The word "dream" has been popping up a lot lately for HGTV personality Alison Victoria. This past Sunday, The Windy City Rehab star celebrated a room design win alongside her good friend Ty Pennington, beating out fellow designers Jonathan Knight and Kristina Crestin (of Farmhouse Fixer) by designing and building the ultimate accessory (for the ultimate accessory) -- Ken's Den on HGTV's Barbie Dreamhouse Challenge. And … she has a new three-part series, Windy City Rehab: Alison's Dream Home (focusing on her own dream home) premiering Tuesday, July 25. (Crestin, Knight, Pennington and Victoria are pictured above, left to right.)
Getting the call to participate in the Barbie Dreamhouse Challengereintroduced her to her "very first" design client. "It's only in doing this show, a ton of awesome interviews, and being super nostalgic, that I realized Barbie was my first client," she beamed during an exclusive chat with MediaVillage. "She was my first design job, as my Barbie Dream House® was the first house I ever designed with furniture and accessories! I didn't even realize how massively important she was. I constantly tell people the most important thing in design is your floor plan and how the house flows. That [extends] to the furniture and its layout. I was inspired by Barbie. I loved Barbie and every one of my friends loved Barbie. My sister and I had tons of them, but I related more to her little sister Skipper. She was shorter, brunette, a little spunkier, and a little less refined."
With the history-making release of the Barbie movie this past weekend, a central storyline of the film is Ken's independence. After living in Barbie-land his entire life, a trip to the real world makes her longtime beau realize his value. Barbie even draws a demarcation line in the sand when he suggests moving in with Barbie, declaring, "It's Barbie's Dream House!" So, giving Ken his own space in the HGTV house was a thrill. "That was really cool," she laughed. "When we found out we were getting Ken's Den it was like, 'Okay, you guys finally know me, and this is exactly where I belong.'
"Growing up a tomboy, I've got a lot of masculine energy," she continued. "Ty is one of my best buddies, so who better to do this with than a real-life Ken! I'm with this icon in my industry, who is a surfer with all these hats he likes wearing. It was so fun to play dress up and showcase Ken, who is a huge part of the Barbie brand. We needed to show him some love, and it was cool that we got to be the only team to do so.
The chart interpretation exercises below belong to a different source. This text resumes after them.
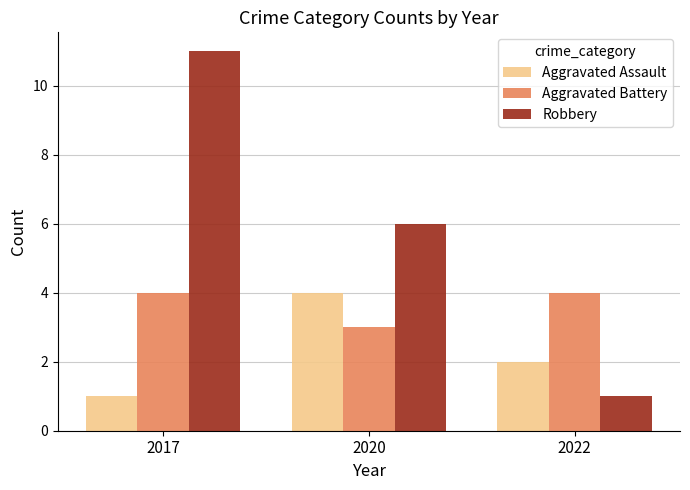

Which category has the highest value across all series?

2017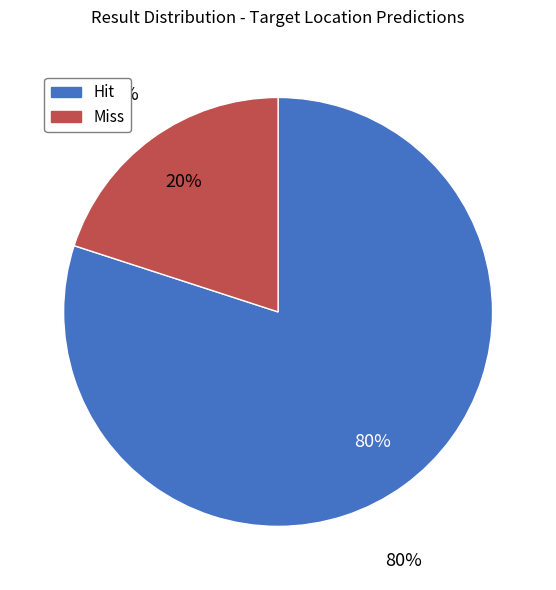

Rank the categories by value from lowest to highest.

Miss, Hit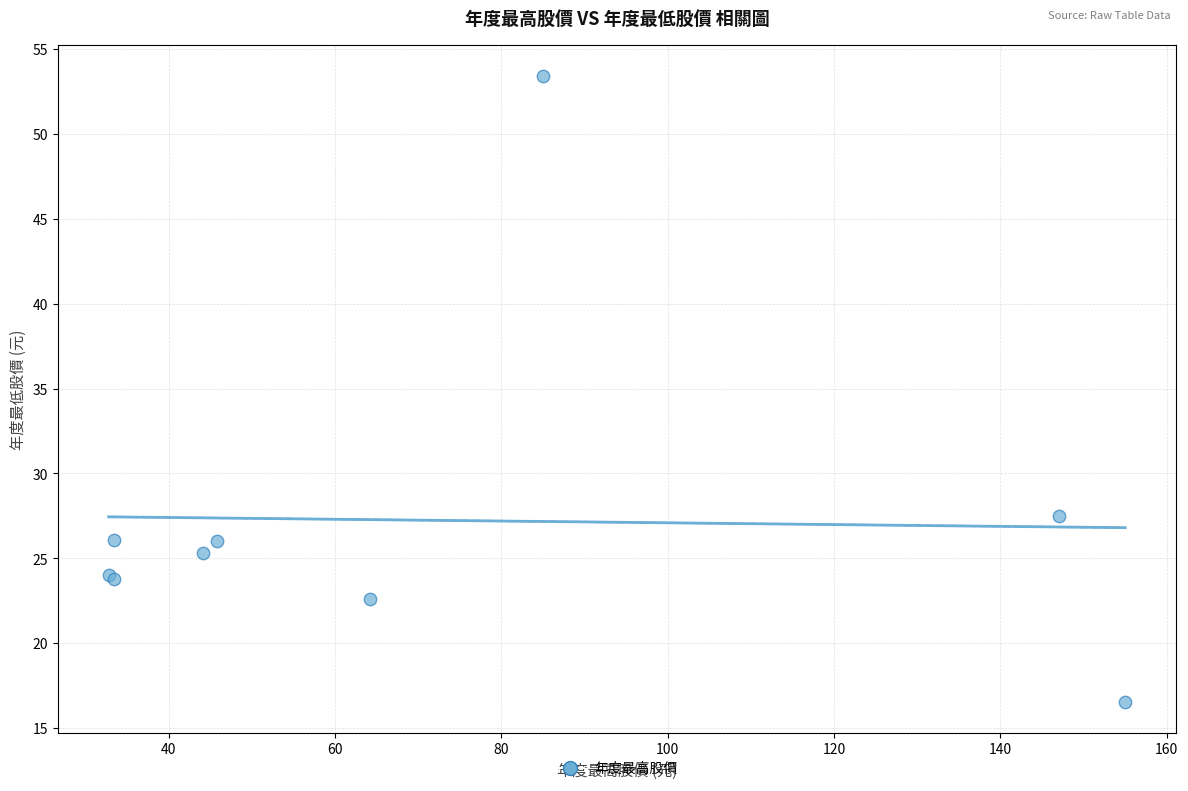

What Y value in the scatter plot is closest to 34?

27.5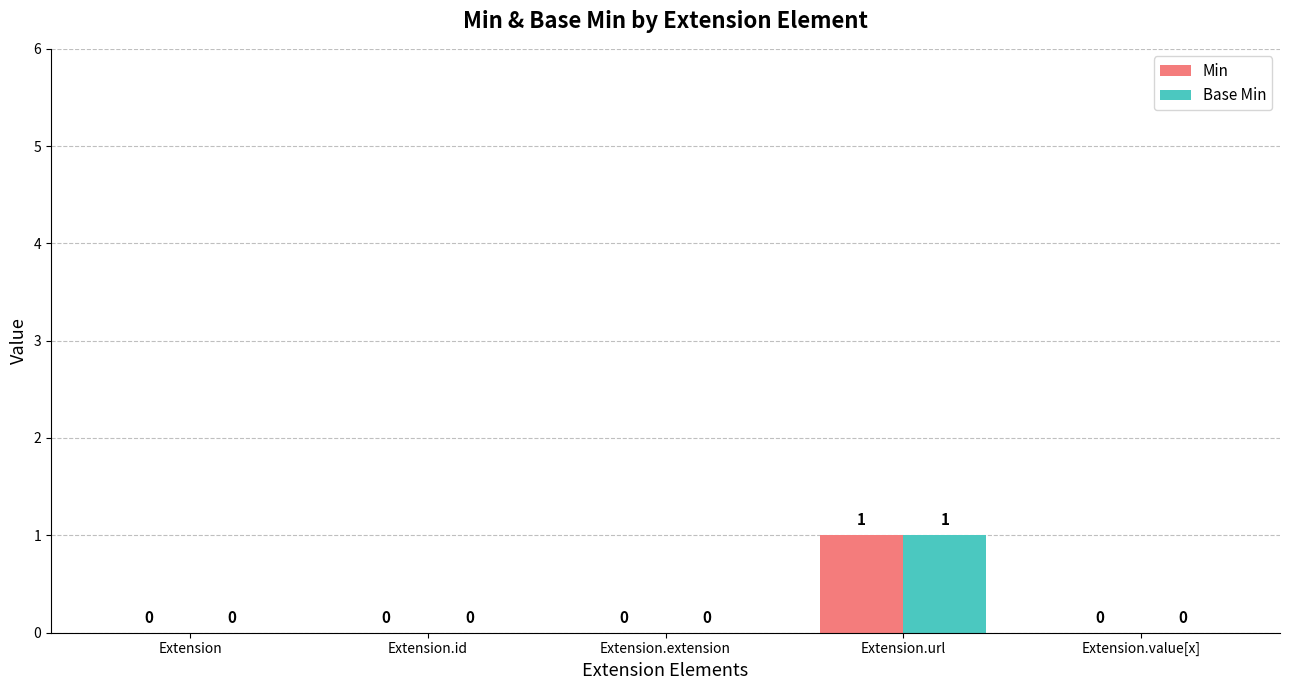

Reading left to right, extract all data points from this chart.

Min: 0	0	0	1	0
Base Min: 0	0	0	1	0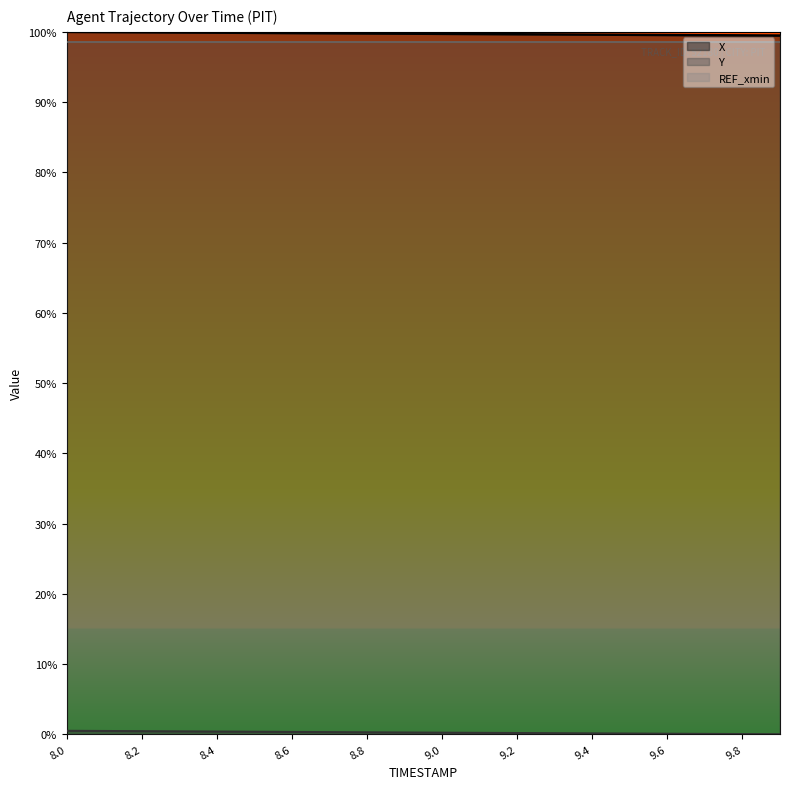

True or false: X and Y cross at least once.

False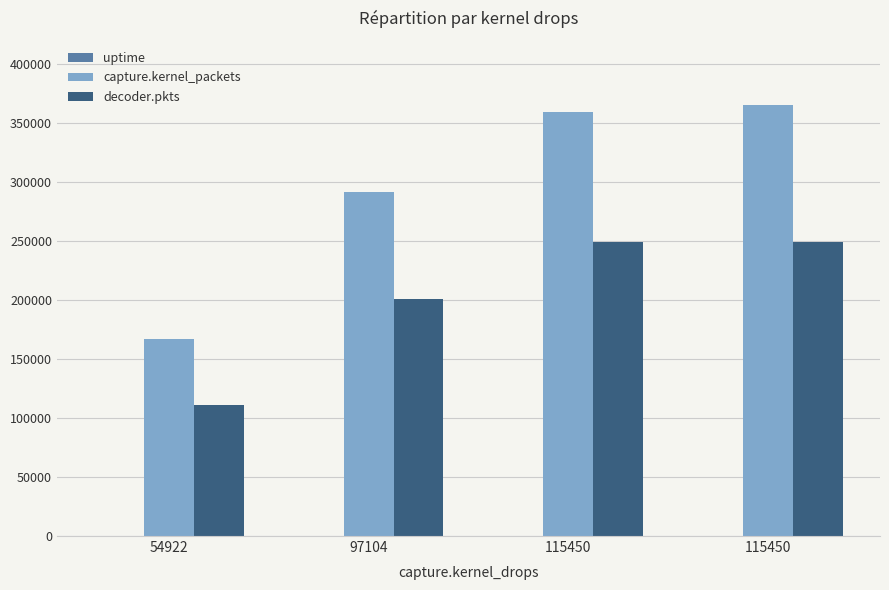

Does the chart contain stacked bars?

No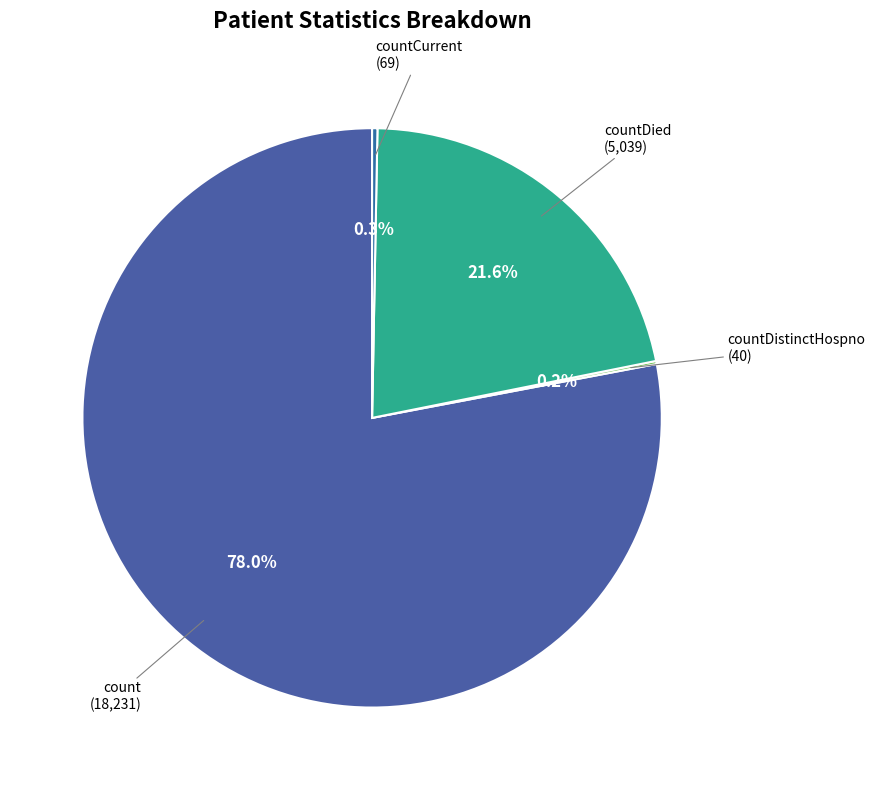

Does count account for over 50% of the chart?

Yes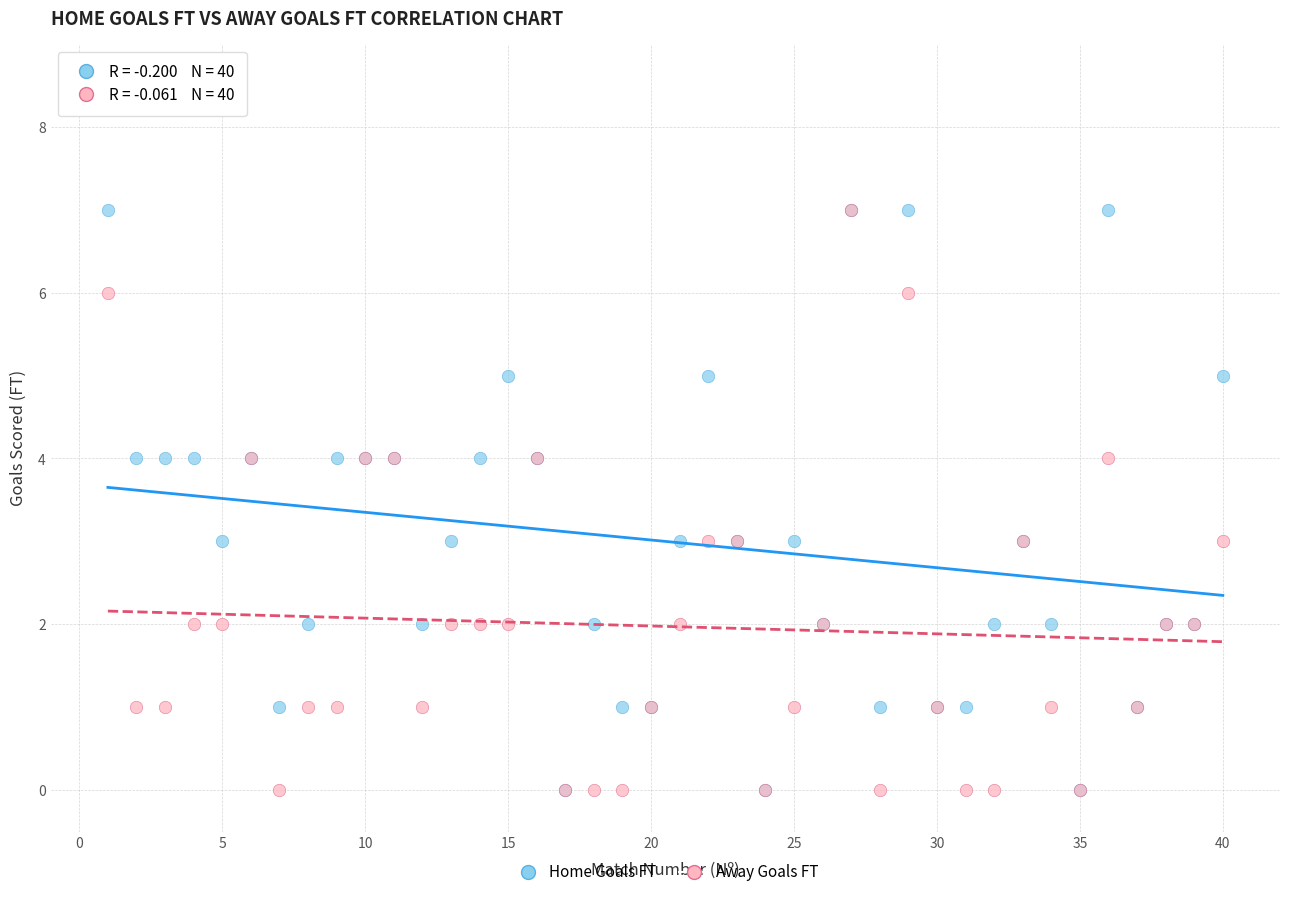

What are all the series names shown in the legend?

Home Goals FT, Away Goals FT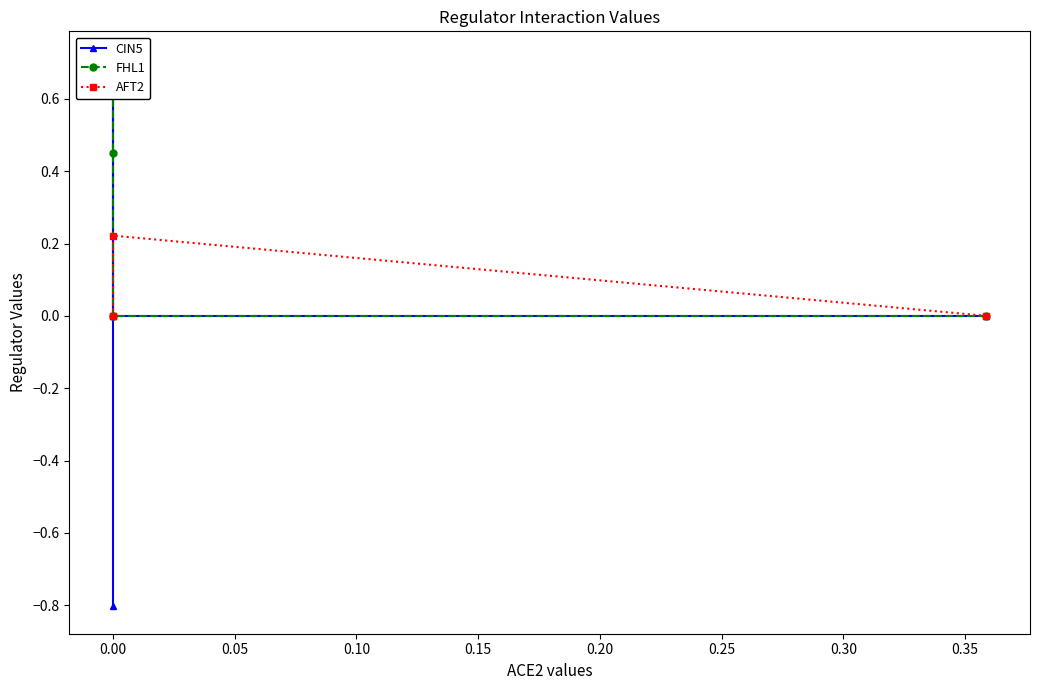

What is the difference between the maximum and minimum values in the FHL1 series?

0.7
"The fact Superstar Ken® (1977) and Mod Hair Ken® (1973) were our inspiration for the room made it even more fun," she added. "I wish we had time for the five hours of behind-the-scenes footage of us playing with the wigs, the mustaches and the outfits and prepping the dance routine we did for the judges. Besides Windy City Rehab, this was the best show I've ever worked on, and the most surreal. Doing TV, you stop seeing the cameras, and you just do what you love and say how you feel and what you think. With this, I'd constantly look around and go, 'What is happening? How did I get here? I never want to forget what I feel in this moment.' Just the joy of getting to do this with Ty … I've never felt so present."
Victoria admits getting to throw aside her "traditional" design aesthetic in creating a 1970s-inspired man cave was, "pretty easy." In fact, it was a reprieve from the usual that she embraced. "It was like putting real life aside," she recalled. "What a break that could be for every one of us. That's what Barbie brought us as little kids -- an element of playfulness we kind of lose. Life's been a little serious in the last couple of years with some things I've gone through. Before doing Barbie, I attended a retreat where I revisited my childhood, and being able to continue [that] in a really positive way is what this show did for me. I'm playful by nature, and now I want that little girl here even more every day. This show meant more to me than just doing a show. It really was the most special experience."
She is still in awe of two takeaways from her time on Barbie Dreamhouse. "One is Jonathan Knight, who is now a really good friend," she shared. "I never told him, but I grew up with a New Kids pillowcase of him, and now I'm competing against him? I grew up loving New Kids on the Block, and Barbie, and now they're all right here with me. This isn't real!
"Then I got to keep the special Barbie of me that Mattel made for the show," she added. "No one fought harder than me for them to give us our dolls and everyone at the network knows that. I'm like, 'Excuse me, where's my doll?' When they said they weren't sure if we were getting them, I'm like, 'Oh, no, no, no. That's not the answer. Just let me know when I can expect her in the mail. Thank you!' She arrived two days ago and is now in a special nook in Alison's Dream Home."
Speaking of that, Victoria is excited for viewers to see her own house come to life. "I named the show Alison's Dream Home when I pitched it to the network," she said in closing. "They wanted to change the name, but I explained, 'It's what this is -- it's a dream.' I can't believe it's mine, as it's out of this world and now it's a reality. That was the perfect name."
Barbie Dream House Challengeis telecast Sundays at 8 p.m. ET on HGTV.Windy City Rehab: Alison's Dream Homeis telecast Tuesdays at 9 p.m. ET on HGTV. Both are also available to stream on MAX.